* [Text shown]
□ □ □ □ □ □ □

JM: New York was a fantastic show but we weren’t set up there. We got to show off the galley from Studio Space and I got to see people like Bill Baker and Walter Simonson who I don’t see that often.

FPI: Talking of your blog reminds me of a very important question; will we be seeing more picture of Molly Crabapple on your blog? Because I think the world needs many more!

JM: It was great to meet Molly at New York because she is a talented artist and very nice to boot. Her boyfriend Fred Harper is also a fantastic illustrator. If I meet her again at another show, then perhaps there’ll be another photo of her. A friend of mine who is a huge fan of hers was very jealous when he found out I’d met her.

FPI: Okay, we better turn to the books before I dig myself into a potential hole there… You and Gary Marshall have Studio Space just being released this month from Image – I know it showcases how a lot of artists work, but could you expand on that a bit for our readers and tell us about what they can expect in the book and what your aim was with it? It wasn’t just to make an art book saying look at the pretty pictures, was it? Its more of a look at what they do and how they do it?

□ □ □ □ □ □ □

* [Exercise instructions]
In the interview, who does JM name as Molly Crabapple's boyfriend? The data that follows comes from a separate source.

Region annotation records
□ □ □ □ □ □ □

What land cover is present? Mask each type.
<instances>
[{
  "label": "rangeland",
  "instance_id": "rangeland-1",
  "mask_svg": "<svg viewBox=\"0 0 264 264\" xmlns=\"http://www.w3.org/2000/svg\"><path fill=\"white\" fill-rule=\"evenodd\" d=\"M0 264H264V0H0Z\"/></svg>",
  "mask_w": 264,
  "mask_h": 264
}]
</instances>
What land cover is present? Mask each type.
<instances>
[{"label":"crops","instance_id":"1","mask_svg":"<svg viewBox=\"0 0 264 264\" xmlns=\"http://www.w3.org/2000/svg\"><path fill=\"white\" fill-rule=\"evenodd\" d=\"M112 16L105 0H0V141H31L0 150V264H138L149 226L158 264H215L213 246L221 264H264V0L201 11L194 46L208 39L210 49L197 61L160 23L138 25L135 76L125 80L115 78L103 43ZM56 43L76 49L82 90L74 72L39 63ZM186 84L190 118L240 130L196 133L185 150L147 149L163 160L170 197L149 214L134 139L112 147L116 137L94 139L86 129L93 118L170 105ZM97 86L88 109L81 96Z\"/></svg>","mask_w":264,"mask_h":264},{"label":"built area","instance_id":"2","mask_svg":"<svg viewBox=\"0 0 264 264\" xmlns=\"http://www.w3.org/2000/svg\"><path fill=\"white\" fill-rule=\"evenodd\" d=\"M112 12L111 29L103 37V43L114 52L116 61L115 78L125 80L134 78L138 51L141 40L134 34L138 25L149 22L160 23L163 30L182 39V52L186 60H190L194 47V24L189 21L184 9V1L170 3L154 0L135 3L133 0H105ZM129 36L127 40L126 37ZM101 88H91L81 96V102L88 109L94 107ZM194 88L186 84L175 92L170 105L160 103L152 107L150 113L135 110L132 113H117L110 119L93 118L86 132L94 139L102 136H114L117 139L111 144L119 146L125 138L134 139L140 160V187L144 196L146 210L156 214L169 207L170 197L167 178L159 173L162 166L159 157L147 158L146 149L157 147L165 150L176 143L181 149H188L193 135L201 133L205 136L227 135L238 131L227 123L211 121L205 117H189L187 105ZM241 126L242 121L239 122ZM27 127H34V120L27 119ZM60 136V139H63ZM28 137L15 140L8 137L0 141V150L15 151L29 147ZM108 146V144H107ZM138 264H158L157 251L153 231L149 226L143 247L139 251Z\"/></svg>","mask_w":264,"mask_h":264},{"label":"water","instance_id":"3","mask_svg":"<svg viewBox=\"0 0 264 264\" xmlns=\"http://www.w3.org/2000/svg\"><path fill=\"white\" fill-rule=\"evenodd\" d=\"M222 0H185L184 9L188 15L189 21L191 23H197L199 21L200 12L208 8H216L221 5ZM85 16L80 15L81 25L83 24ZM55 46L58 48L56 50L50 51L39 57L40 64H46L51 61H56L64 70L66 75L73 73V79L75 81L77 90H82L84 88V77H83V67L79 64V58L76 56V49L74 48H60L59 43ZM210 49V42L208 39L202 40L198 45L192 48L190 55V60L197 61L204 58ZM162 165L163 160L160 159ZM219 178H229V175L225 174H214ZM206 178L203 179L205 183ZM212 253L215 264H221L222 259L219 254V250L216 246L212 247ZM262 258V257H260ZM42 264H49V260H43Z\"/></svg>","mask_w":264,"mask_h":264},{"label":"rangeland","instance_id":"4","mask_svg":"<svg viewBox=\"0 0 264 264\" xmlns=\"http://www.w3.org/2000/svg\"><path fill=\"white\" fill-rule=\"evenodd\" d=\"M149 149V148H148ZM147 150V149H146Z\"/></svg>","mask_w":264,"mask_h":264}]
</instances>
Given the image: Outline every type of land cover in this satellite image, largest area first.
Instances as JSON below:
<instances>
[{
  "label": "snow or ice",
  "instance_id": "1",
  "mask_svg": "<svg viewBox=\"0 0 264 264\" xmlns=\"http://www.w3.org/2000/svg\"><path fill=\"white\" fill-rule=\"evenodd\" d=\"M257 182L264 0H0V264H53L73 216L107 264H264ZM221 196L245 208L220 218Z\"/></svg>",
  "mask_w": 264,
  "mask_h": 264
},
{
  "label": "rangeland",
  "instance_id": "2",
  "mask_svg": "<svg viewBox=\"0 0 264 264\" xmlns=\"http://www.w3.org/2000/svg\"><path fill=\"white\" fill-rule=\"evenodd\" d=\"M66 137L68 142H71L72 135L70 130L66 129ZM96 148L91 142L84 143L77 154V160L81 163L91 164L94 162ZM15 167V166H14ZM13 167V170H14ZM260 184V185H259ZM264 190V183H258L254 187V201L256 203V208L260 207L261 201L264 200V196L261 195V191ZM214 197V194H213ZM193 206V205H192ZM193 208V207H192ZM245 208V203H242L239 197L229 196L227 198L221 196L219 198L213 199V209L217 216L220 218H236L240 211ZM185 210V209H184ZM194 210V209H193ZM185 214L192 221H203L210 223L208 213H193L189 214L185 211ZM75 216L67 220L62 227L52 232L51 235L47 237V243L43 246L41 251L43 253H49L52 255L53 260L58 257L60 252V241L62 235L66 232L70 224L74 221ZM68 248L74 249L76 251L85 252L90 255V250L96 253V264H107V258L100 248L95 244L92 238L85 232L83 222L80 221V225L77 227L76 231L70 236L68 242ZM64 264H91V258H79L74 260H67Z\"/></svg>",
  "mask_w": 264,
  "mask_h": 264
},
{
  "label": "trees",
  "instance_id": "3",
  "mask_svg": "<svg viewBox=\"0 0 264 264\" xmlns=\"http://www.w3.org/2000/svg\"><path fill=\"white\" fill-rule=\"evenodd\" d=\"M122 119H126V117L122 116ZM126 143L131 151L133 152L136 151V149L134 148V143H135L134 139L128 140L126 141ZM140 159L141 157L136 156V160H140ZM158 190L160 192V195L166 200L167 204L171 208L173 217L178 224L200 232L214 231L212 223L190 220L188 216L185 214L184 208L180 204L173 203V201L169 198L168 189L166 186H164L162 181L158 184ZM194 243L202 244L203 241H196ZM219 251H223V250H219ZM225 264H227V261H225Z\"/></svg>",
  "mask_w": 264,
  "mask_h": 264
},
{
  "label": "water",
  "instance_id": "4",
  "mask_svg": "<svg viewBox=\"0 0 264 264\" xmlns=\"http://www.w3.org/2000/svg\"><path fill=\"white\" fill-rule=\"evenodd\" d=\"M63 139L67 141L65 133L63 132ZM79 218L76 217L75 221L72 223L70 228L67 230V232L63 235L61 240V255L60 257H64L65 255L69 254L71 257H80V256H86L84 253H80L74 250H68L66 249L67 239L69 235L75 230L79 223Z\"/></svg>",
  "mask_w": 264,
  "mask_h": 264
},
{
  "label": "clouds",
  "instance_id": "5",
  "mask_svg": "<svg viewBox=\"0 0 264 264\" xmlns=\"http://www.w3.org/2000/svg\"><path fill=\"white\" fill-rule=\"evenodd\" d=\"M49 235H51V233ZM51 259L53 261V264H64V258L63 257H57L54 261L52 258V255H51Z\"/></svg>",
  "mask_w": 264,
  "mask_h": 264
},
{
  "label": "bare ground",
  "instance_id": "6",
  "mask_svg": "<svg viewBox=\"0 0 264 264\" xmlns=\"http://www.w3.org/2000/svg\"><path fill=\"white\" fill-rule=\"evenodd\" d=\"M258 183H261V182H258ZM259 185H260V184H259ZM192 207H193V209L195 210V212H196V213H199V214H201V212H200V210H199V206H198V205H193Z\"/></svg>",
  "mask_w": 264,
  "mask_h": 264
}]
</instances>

□ □ □ □ □ □ □

* [Expected answer]
Fred Harper